|Title||A New Volumetric Radiologic Method to Assess Indirect Decompression After Extreme Lateral Interbody Fusion Using High-Resolution Intraoperative Computed Tomography.|
|Publication Type||Journal Article|
|Year of Publication||2018|
|Authors||Navarro-Ramirez R, Berlin C, Lang G, Hussain I, Janssen I, Sloan S, Askin G, Avila MJ, Zubkov M, Härtl R|
|Date Published||2018 Jan|
|Keywords||Aged, Aged, 80 and over, Decompression, Surgical, Female, Humans, Image Processing, Computer-Assisted, Intraoperative Care, Lumbar Vertebrae, Male, Middle Aged, Organ Size, Retrospective Studies, Spinal Canal, Spinal Fusion, Spinal Stenosis, Tomography, X-Ray Computed|
BACKGROUND: Two-dimensional radiographic methods have been proposed to evaluate the radiographic outcome after indirect decompression through extreme lateral interbody fusion (XLIF). However, the assessment of neural decompression in a single plane may underestimate the effect of indirect decompression on central canal and foraminal volumes. The present study aimed to assess the reliability and consistency of a novel 3-dimensional radiographic method that assesses neural decompression by volumetric analysis using a new generation of intraoperative fan-beam computed tomography scanner in patients undergoing XLIF.

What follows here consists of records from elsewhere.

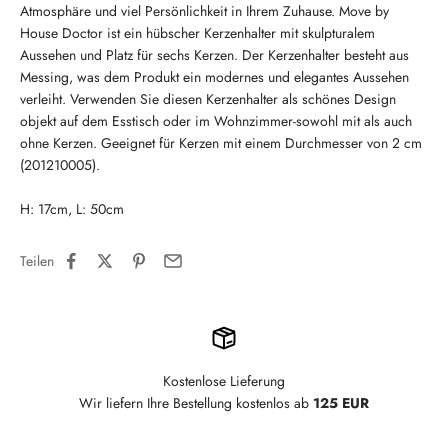
Atmosphäre und viel Persönlichkeit in Ihrem Zuhause. Move by
House Doctor ist ein hübscher Kerzenhalter mit skulpturalem
Aussehen und Platz für sechs Kerzen. Der Kerzenhalter besteht aus
Messing, was dem Produkt ein modernes und elegantes Aussehen
verleiht. Verwenden Sie diesen Kerzenhalter als schönes Design
objekt auf dem Esstisch oder im Wohnzimmer-sowohl mit als auch
ohne Kerzen. Geeignet für Kerzen mit einem Durchmesser von 2 cm
(201210005).
H: 17cm, L: 50cm
Teilen
Kostenlose Lieferung
Wir liefern Ihre Bestellung kostenlos ab
125 EUR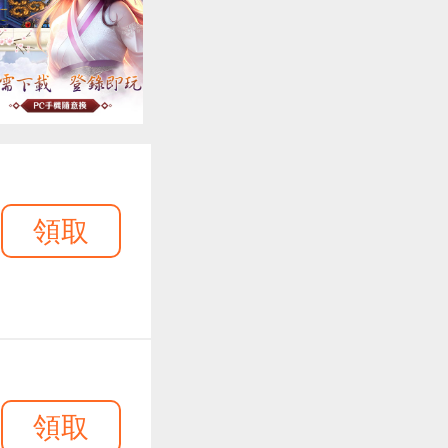
領取
領取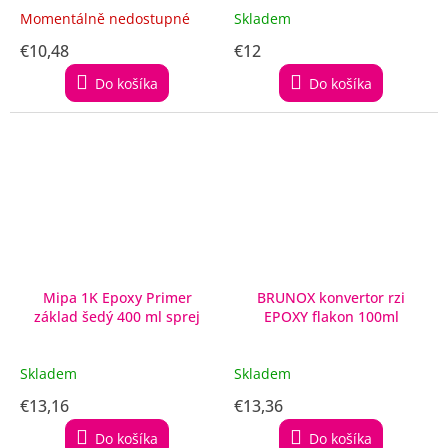
Momentálně nedostupné
Skladem
€10,48
€12
Do košíka
Do košíka
Mipa 1K Epoxy Primer
BRUNOX konvertor rzi
základ šedý 400 ml sprej
EPOXY flakon 100ml
Skladem
Skladem
€13,16
€13,36
Do košíka
Do košíka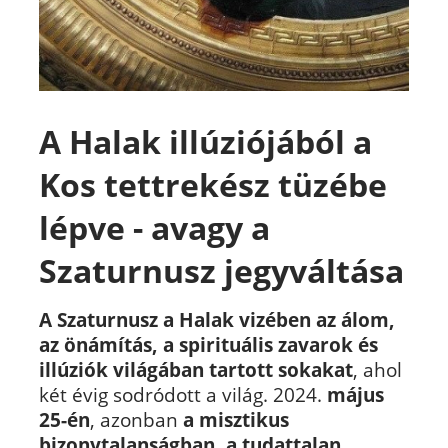
A Halak illúziójából a
Kos tettrekész tüzébe
lépve - avagy a
Szaturnusz jegyváltása
A Szaturnusz a Halak vizében az álom,
az önámítás, a spirituális zavarok és
illúziók világában tartott sokakat
, ahol
két évig sodródott a világ. 2024.
május
25-én
, azonban
a misztikus
bizonytalanságban, a tudattalan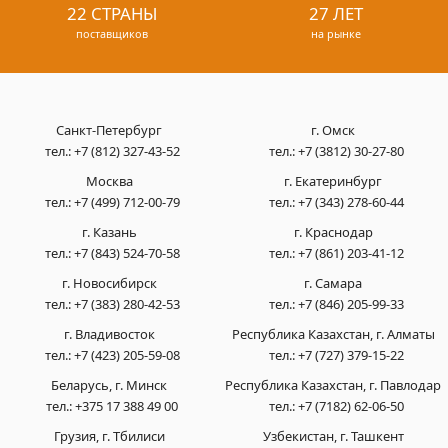
22 СТРАНЫ
27 ЛЕТ
поставщиков
на рынке
Санкт-Петербург
г. Омск
тел.:
+7 (812) 327-43-52
тел.:
+7 (3812) 30-27-80
Москва
г. Екатеринбург
тел.:
+7 (499) 712-00-79
тел.:
+7 (343) 278-60-44
г. Казань
г. Краснодар
тел.:
+7 (843) 524-70-58
тел.:
+7 (861) 203-41-12
г. Новосибирск
г. Самара
тел.:
+7 (383) 280-42-53
тел.:
+7 (846) 205-99-33
г. Владивосток
Республика Казахстан, г. Алматы
тел.:
+7 (423) 205-59-08
тел.:
+7 (727) 379-15-22
Беларусь, г. Минск
Республика Казахстан, г. Павлодар
тел.:
+375 17 388 49 00
тел.:
+7 (7182) 62-06-50
Грузия, г. Тбилиси
Узбекистан, г. Ташкент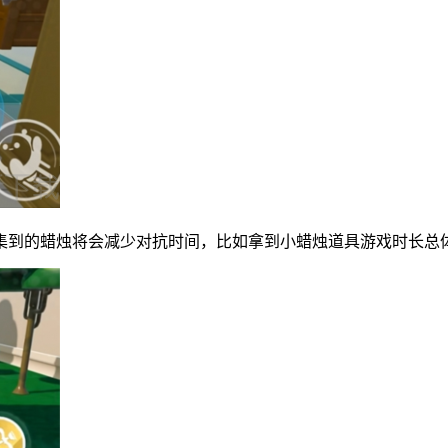
集到的蜡烛将会减少对抗时间，比如拿到小蜡烛道具游戏时长总体会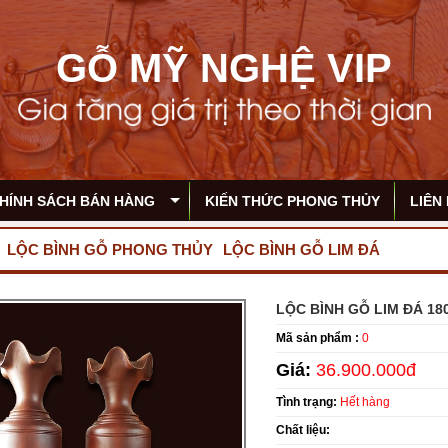
GỖ MỸ NGHỆ VIP
HÍNH SÁCH BÁN HÀNG
KIẾN THỨC PHONG THỦY
LIÊN
LỘC BÌNH GỖ PHONG THỦY
LỘC BÌNH GỖ LIM ĐÁ
LỘC BÌNH GỖ LIM ĐÁ 1
Mã sản phẩm :
0
Giá:
36.900.000đ
Tình trạng:
Hết hàng
Chất liệu: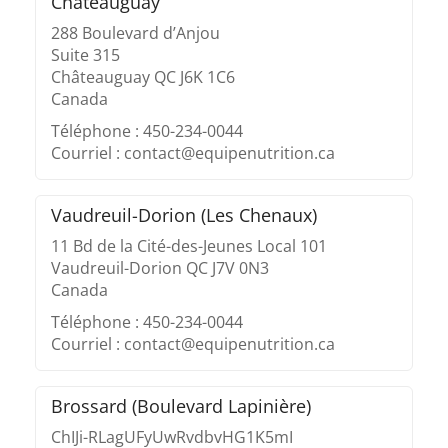
Châteauguay
288 Boulevard d’Anjou
Suite 315
Châteauguay QC J6K 1C6
Canada
Téléphone : 450-234-0044
Courriel : contact@equipenutrition.ca
Vaudreuil-Dorion (Les Chenaux)
11 Bd de la Cité-des-Jeunes Local 101
Vaudreuil-Dorion QC J7V 0N3
Canada
Téléphone : 450-234-0044
Courriel : contact@equipenutrition.ca
Brossard (Boulevard Lapinière)
ChIJi-RLagUFyUwRvdbvHG1K5mI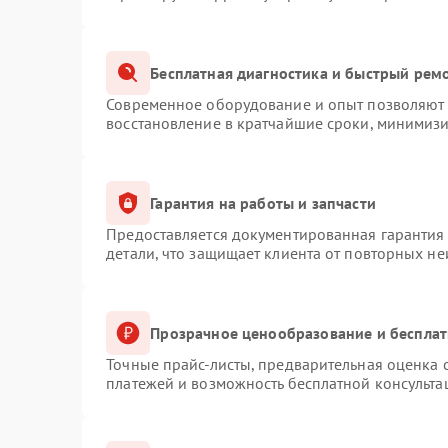
Бесплатная диагностика и быстрый рем
Современное оборудование и опыт позволяют п
восстановление в кратчайшие сроки, минимизи
Гарантия на работы и запчасти
Предоставляется документированная гарантия
детали, что защищает клиента от повторных н
Прозрачное ценообразование и бесплат
Точные прайс-листы, предварительная оценка с
платежей и возможность бесплатной консульта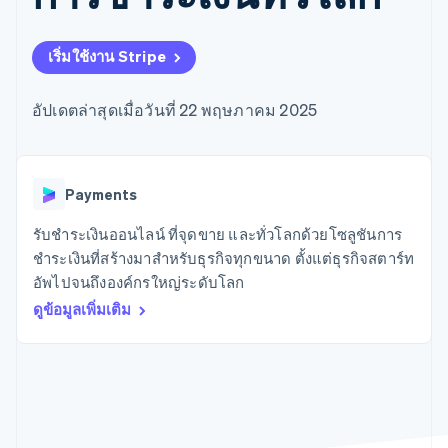
มากกว่า 125
ขายและ VAT
แพลตฟอร์ม
การใช้งาน
รายการ
Authorization
อัตโนมัติ
Revenue
แผนงานผลิตภัณฑ์
SaaS
ออกบัตรที่มีสเตเบิลคอยน์
Boost
Recognition
การประชุมประจำปีแบบ
รองรับอยู่
เริ่มใช้งาน Stripe
ยกระดับการ
เซสชัน
จัดเตรียมและจัดการ
ระบบ
ยอมรับการ
ตำแหน่งงาน
บริการด้วยเอเจนต์
อัตโนมัติ
ชำระเงิน
Link
ห้องข่าว
อัปเดตล่าสุดเมื่อวันที่ 22 พฤษภาคม 2025
ตามอุตสาหกรรม
การชำระเงินที่
สำหรับการ
Stripe
Stripe Press
Sigma
รวดเร็วขึ้น
ทำบัญชี
รายงานที่
บริษัท AI
แหล่งข้อมูล
ออกแบบเอง
แวดวงครีเอเตอร์
Data
เกม
การติดต่อ
Payments
Pipeline
การบริการ การเดินทาง
การเชื่อมต่อการทำงาน
การซิงค์
และสันทนาการ
แอป
รับชำระเงินออนไลน์ ที่จุดขาย และทั่วโลกด้วยโซลูชันการ
ติดต่อฝ่ายขาย
ข้อมูล
ประกันภัย
ตัวอย่างโค้ด
สมัครเป็นพาร์ทเนอร์
ชำระเงินที่สร้างมาสำหรับธุรกิจทุกขนาด ตั้งแต่ธุรกิจสตาร์ท
สื่อและความบันเทิง
บล็อกของนักพัฒนา
อัพไปจนถึงองค์กรใหญ่ระดับโลก
องค์กรไม่แสวงผลกำไร
สถานะ API
บริการเฉพาะทาง
ดูข้อมูลเพิ่มเติม
ภาครัฐ
เพิ่มเติม
ธุรกิจค้าปลีก
Product roadmap
ดูสิ่งที่กำลังจะมาถึง
Radar
ระบบนิเวศ
การป้องกันการฉ้อโกง
Atlas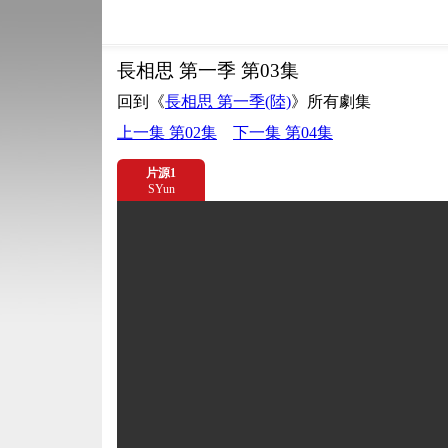
長相思 第一季 第03集
回到《
長相思 第一季(陸)
》所有劇集
上一集 第02集
下一集 第04集
片源1
SYun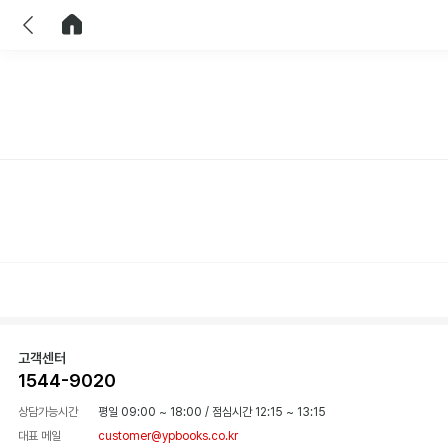
이전
홈으로 이동
고객센터
1544-9020
상담가능시간
평일 09:00 ~ 18:00
/
점심시간 12:15 ~ 13:15
대표 메일
customer@ypbooks.co.kr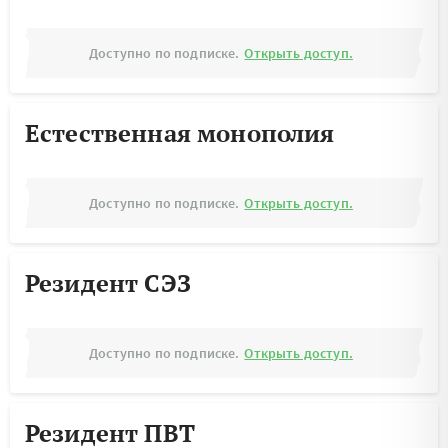
Доступно по подписке.
Открыть доступ.
Естественная монополия
Доступно по подписке.
Открыть доступ.
Резидент СЭЗ
Доступно по подписке.
Открыть доступ.
Резидент ПВТ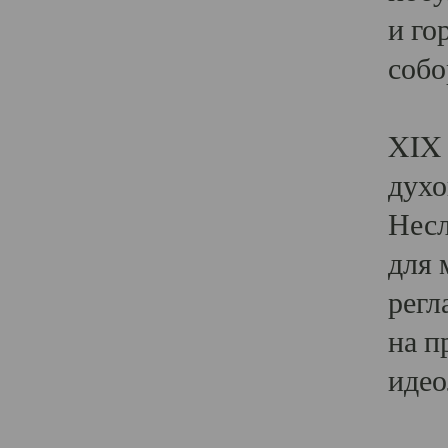
и го
собо
Явл
XIX 
духо
Несл
для 
регл
на п
идео
Поя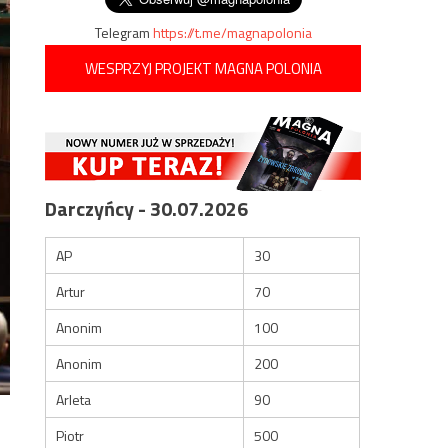
Telegram
https://t.me/magnapolonia
WESPRZYJ PROJEKT MAGNA POLONIA
Darczyńcy - 30.07.2026
AP
30
Artur
70
Anonim
100
Anonim
200
Arleta
90
Piotr
500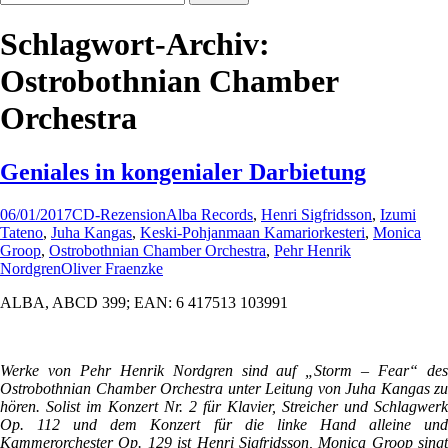
nach:
Schlagwort-Archiv:
Ostrobothnian Chamber
Orchestra
Geniales in kongenialer Darbietung
06/01/2017
CD-Rezension
Alba Records
,
Henri Sigfridsson
,
Izumi
Tateno
,
Juha Kangas
,
Keski-Pohjanmaan Kamariorkesteri
,
Monica
Groop
,
Ostrobothnian Chamber Orchestra
,
Pehr Henrik
Nordgren
Oliver Fraenzke
ALBA, ABCD 399; EAN: 6 417513 103991
Werke von Pehr Henrik Nordgren sind auf „Storm – Fear“ des
Ostrobothnian Chamber Orchestra unter Leitung von Juha Kangas zu
hören. Solist im Konzert Nr. 2 für Klavier, Streicher und Schlagwerk
Op. 112 und dem Konzert für die linke Hand alleine und
Kammerorchester Op. 129 ist Henri Sigfridsson, Monica Groop singt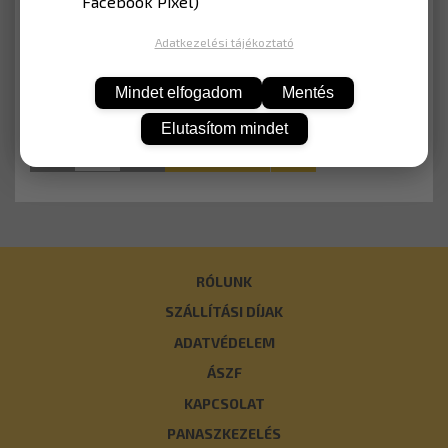
Facebook Pixel)
Nettó: 13 520 Ft
Adatkezelési tájékoztató
Mindet elfogadom
Mentés
Elutasítom mindet
KOSÁRBA
RÓLUNK
SZÁLLÍTÁSI DÍJAK
ADATVÉDELEM
ÁSZF
KAPCSOLAT
PANASZKEZELÉS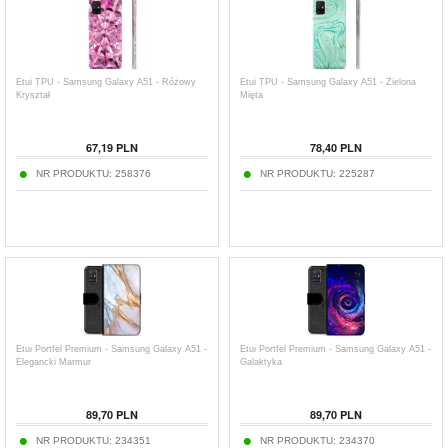
Etui TPU - Samsung Galaxy A51 - Różowy
Etui TPU - Samsung Galaxy A51 - Zielona
Kryształ
Mięta
67,19
PLN
78,40
PLN
NR PRODUKTU:
258376
NR PRODUKTU:
225287
Etui Portfel Premium - Samsung Galaxy A51 -
Etui Portfel Premium - Samsung Galaxy A51 -
Elegancki Marmur
Galaktyka
89,70
PLN
89,70
PLN
NR PRODUKTU:
234351
NR PRODUKTU:
234370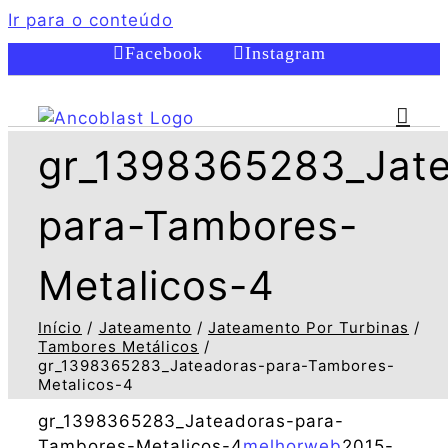
Ir para o conteúdo
Facebook
Instagram
gr_1398365283_Jat
para-Tambores-
Metalicos-4
Início
Jateamento
Jateamento Por Turbinas
Tambores Metálicos
gr_1398365283_Jateadoras-para-Tambores-
Metalicos-4
gr_1398365283_Jateadoras-para-
Tambores-Metalicos-4
melhorweb
2015-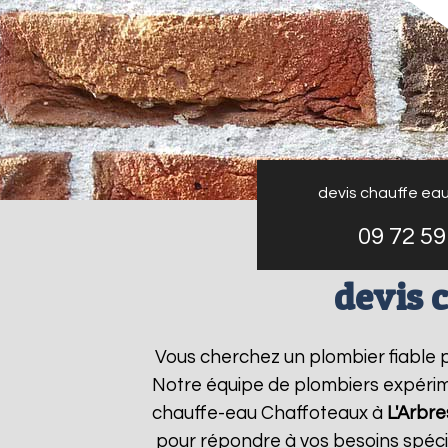
devis chauffe ea
09 72 59
devis 
Vous cherchez un plombier fiable
Notre équipe de plombiers expérime
chauffe-eau Chaffoteaux à
L'Arbre
pour répondre à vos besoins spéc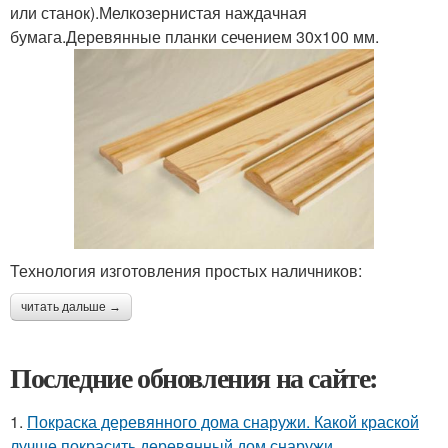
или станок).Мелкозернистая наждачная
бумага.Деревянные планки сечением 30х100 мм.
Технология изготовления простых наличников:
читать дальше →
Последние обновления на сайте:
1.
Покраска деревянного дома снаружи. Какой краской
лучше покрасить деревянный дом снаружи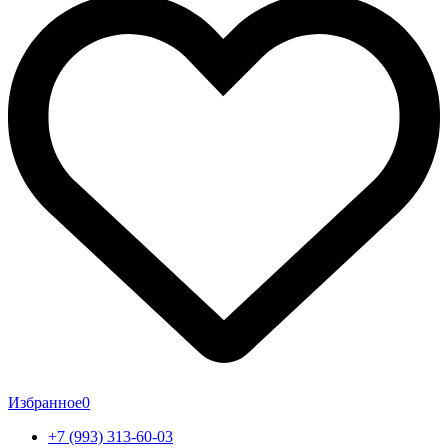
Избранное
0
+7 (993) 313-60-03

METHODS: Prospectively collected data from 7 patients (9 levels) undergoing XLIF was retrospectively analyzed. Three independent, blind raters using imaging analysis software performed volumetric measurements pre- and postoperatively to determine central canal and foraminal volumes. Intrarater and Interrater reliability tests were performed to assess the reliability of this novel volumetric method.
RESULTS: The interrater reliability between the three raters ranged from 0.800 to 0.952, P < 0.0001. The test-retest analysis on a randomly selected subset of three patients showed good to excellent internal reliability (range of 0.78-1.00) for all 3 raters. There was a significant increase in mean volume ≈20% for right foramen, left foramen, and central canal volumes postoperatively (P = 0.0472; P = 0.0066; P = 0.0003, respectively).
CONCLUSIONS: Here we demonstrate a new volumetric analysis technique that is feasible, reliable, and reproducible amongst independent raters for central canal and foraminal volumes in the lumbar spine using an intraoperative computed tomography scanner.